If possible, at all times I would avoid the situation of same person with same email in different roles. Need different roles? Use different emails. In rare cases, you can't avoid it, then role_user pivot table. Everything else is hard to explain in a short comment, need a separate video.
There probably are other examples, but in your example the same person as a doctor would use his work email, while he'd use his personal email as a patient.
@@nero3700 Yes, in that example, the doctor would most likely use a working email and a personal email. But, that is not what i was trying to point out. But, there is always a possibiltiy that the doctor would use the same email for both cases, either the personal or working email.
I didn’t know that you are answering questions on twitter.. probably cause i dont use twitter.. you mind if i share some code with you for your review? Am trying to become a better laravel developer and your help would be highly appreciated.

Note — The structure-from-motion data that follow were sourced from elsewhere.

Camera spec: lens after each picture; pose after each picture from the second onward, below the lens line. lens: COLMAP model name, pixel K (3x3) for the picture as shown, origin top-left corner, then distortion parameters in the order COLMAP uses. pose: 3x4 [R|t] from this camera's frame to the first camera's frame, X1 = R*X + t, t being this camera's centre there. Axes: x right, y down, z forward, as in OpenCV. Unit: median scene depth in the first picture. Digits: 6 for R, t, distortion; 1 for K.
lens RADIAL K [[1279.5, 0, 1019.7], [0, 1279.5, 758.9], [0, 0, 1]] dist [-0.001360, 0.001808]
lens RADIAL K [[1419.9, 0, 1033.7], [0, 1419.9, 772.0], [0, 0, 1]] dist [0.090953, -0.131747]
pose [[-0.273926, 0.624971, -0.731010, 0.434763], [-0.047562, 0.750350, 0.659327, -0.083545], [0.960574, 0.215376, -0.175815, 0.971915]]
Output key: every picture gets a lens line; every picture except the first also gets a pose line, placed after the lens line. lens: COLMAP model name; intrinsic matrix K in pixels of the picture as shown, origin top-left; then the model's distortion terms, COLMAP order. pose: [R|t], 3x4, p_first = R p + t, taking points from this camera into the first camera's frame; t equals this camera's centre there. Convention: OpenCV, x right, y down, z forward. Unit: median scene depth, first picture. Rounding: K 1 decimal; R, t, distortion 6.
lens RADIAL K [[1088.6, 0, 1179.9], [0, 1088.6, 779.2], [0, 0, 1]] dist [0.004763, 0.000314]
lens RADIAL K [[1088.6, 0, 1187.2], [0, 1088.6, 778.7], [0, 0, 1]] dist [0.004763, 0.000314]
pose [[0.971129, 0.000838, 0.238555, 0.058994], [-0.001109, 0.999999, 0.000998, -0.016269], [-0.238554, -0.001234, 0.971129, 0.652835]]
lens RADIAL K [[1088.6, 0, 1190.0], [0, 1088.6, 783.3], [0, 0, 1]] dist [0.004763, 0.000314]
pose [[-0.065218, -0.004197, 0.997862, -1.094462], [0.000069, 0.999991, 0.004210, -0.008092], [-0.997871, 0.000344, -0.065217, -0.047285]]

I sometimes do that if I see a case usefu not only for that person but for many people in my audience. If you feel your case is like this and you're ok with waiti foe a month for review, email me povilas@laraveldaily.com
Really cant say which one is better. If using guards makes things better why not use them??? I had similar situation where i created online vacancy portal. I maintained that with guards admin for admins and default web guards for user. Roles and permissions were maintained only for admins as admins had two roles maker and checker. Was that a bad approach then????
If both the patient and doctor have an address, is it okay to repeat all the address fields in both tables or create a new polymorphic address table? In this sceneario an admin doesn't need an address but it's required for a patient and doctor.
I have a lot of content about that package on LaravelDaily: laraveldaily.com/tag/spatie-laravel-permission Or generally about permissions: laraveldaily.com/tag/auth-roles-permissions
I prefer separate admin and user logins. The administrator cannot have the option of reminding/resetting the password and you can additionally protect against unwanted number of incorrect logins to the system or restrict access only from a specific IP.